DNA methylome in visceral adipose tissue can discriminate patients with and without colorectal cancer
Andrea G Izquierdo,
Hatim Boughanem,
Angel Diaz-Lagares,
Isabel Arranz-Salas,
Manel Esteller,
Francisco J Tinahones,
Felipe F Casanueva,
Manuel Macias-Gonzalez,
Ana B Crujeiras
Affiliations
Andrea G Izquierdo
Instituto De Investigacion Sanitaria De Santiago De Compostela (IDIS), Complejo Hospitalario Universitario De Santiago De Compostela (CHUS/SERGAS), and Centro De Investigacion Biomedica En Red Fisiopatologia De La Obesidad Y Nutricion (Ciberobn)
Hatim Boughanem
Virgen De La Victoria University Hospital, University of Malaga (IBIMA), Spain and Centro De Investigacion Biomedica En Red Physiopathology of Obesity and Nutrition (Ciberobn)
Angel Diaz-Lagares
Instituto De Investigacion Sanitaria De Santiago De Compostela (IDIS), Complejo Hospitalario Universitario De Santiago De Compostela (CHUS/SERGAS), and Centro De Investigacion Biomedica En Red Oncología (CIBERONC)
Isabel Arranz-Salas
Virgen de la Victoria University Hospital
Manel Esteller
School of Medicine and Health Sciences, University of Barcelona (UB)
Francisco J Tinahones
Virgen De La Victoria University Hospital, University of Malaga (IBIMA), Spain and Centro De Investigacion Biomedica En Red Physiopathology of Obesity and Nutrition (Ciberobn)
Felipe F Casanueva
Complejo Hospitalario Universitario De Santiago De Compostela (CHUS), Santiago De Compostela University (USC) and Centro De Investigacion Biomedica En Red Fisiopatologia De La Obesidad Y Nutricion (Ciberobn)
Manuel Macias-Gonzalez
Virgen De La Victoria University Hospital, University of Malaga (IBIMA), Spain and Centro De Investigacion Biomedica En Red Physiopathology of Obesity and Nutrition (Ciberobn)
Ana B Crujeiras
Instituto De Investigacion Sanitaria De Santiago De Compostela (IDIS), Complejo Hospitalario Universitario De Santiago De Compostela (CHUS/SERGAS), and Centro De Investigacion Biomedica En Red Fisiopatologia De La Obesidad Y Nutricion (Ciberobn)

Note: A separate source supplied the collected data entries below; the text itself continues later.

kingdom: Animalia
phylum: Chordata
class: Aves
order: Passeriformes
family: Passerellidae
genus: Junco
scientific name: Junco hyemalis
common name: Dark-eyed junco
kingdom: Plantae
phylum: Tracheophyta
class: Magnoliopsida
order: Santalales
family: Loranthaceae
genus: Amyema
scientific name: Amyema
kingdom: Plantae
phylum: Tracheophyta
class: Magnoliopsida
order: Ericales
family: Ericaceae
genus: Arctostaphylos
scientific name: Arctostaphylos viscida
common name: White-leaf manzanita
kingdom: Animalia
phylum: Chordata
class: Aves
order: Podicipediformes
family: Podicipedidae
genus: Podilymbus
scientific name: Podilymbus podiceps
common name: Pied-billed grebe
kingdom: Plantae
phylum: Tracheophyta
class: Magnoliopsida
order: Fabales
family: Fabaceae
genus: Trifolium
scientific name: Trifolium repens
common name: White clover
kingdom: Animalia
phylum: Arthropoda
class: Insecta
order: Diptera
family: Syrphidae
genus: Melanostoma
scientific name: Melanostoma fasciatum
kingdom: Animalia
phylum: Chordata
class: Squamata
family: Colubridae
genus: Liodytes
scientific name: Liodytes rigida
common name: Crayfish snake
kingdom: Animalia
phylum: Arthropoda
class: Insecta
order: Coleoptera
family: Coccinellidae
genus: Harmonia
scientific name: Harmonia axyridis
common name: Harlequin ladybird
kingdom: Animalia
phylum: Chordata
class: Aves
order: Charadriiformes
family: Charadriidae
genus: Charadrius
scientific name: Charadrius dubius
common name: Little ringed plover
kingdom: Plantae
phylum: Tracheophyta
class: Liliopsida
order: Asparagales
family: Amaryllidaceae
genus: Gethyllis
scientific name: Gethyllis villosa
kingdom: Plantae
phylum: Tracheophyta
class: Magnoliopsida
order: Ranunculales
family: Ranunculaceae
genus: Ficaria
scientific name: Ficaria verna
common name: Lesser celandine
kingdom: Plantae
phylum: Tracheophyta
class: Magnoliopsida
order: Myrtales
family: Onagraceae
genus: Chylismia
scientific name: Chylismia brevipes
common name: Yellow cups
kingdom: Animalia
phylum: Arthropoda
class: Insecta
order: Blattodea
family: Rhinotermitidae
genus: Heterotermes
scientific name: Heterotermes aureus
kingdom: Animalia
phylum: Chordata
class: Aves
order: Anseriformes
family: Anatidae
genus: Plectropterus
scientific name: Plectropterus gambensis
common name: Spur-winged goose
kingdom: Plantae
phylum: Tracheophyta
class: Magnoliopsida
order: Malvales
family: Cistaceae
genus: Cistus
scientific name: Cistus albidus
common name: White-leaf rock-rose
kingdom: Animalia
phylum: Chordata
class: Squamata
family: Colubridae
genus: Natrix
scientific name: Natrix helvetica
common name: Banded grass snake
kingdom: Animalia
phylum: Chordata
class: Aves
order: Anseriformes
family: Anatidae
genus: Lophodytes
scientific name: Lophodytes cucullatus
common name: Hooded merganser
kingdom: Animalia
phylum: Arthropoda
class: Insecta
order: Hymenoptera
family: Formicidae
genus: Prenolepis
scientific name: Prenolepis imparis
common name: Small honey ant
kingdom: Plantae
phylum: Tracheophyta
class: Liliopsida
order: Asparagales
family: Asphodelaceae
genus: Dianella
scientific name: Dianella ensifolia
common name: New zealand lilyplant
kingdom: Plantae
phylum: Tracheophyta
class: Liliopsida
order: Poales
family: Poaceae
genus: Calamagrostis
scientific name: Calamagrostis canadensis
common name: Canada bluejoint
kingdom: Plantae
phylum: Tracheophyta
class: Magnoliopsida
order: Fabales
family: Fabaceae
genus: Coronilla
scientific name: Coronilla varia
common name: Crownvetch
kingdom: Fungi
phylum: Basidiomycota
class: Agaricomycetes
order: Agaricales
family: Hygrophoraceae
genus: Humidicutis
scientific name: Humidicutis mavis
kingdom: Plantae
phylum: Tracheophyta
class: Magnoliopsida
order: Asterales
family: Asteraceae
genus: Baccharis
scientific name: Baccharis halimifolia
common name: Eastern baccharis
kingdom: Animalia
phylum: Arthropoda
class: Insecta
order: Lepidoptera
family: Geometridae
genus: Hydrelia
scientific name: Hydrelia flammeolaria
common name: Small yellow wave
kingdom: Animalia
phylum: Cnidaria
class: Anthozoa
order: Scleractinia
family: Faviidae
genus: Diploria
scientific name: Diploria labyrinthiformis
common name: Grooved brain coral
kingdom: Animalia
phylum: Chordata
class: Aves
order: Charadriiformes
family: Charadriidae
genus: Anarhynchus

Adipose tissue dysfunction, particularly the visceral (VAT) compartment, has been proposed to play a relevant role in colorectal cancer (CRC) development and progression. Epigenetic mechanisms could be involved in this association. The current study aimed to evaluate if specific epigenetic marks in VAT are associated with colorectal cancer (CRC) to identify epigenetic hallmarks of adipose tissue-related CRC. Epigenome-wide DNA methylation was evaluated in VAT from 25 healthy participants and 29 CRC patients, using the Infinium HumanMethylation450K BeadChip. The epigenome-wide methylation analysis identified 170,184 sites able to perfectly separate the CRC and healthy samples. The differentially methylated CpG sites (DMCpGs) showed a global trend for increased methylated levels in CRC with respect to healthy group. Most of the genes encoded by the DMCpGs belonged to metabolic pathways and cell cycle, insulin resistance, and adipocytokine signalling, as well as tumoural transformation processes. In gene-specific analyses, involved genes biologically relevant for the development of CRC include PTPRN2, MAD1L1, TNXB, DIP2C, INPP5A, HDCA4, PRDM16, RPTOR, ATP11A, TBCD, PABPC3, and IER2. The methylation level of some of them showed a discriminatory capacity for detecting CRC higher than 90%, showing IER2 to have the highest capacity. This study reveals that a specific methylation pattern of VAT is associated with CRC. Some of the epigenetic marks identified could provide useful tools for the prediction and personalized treatment of CRC connected to excess adiposity.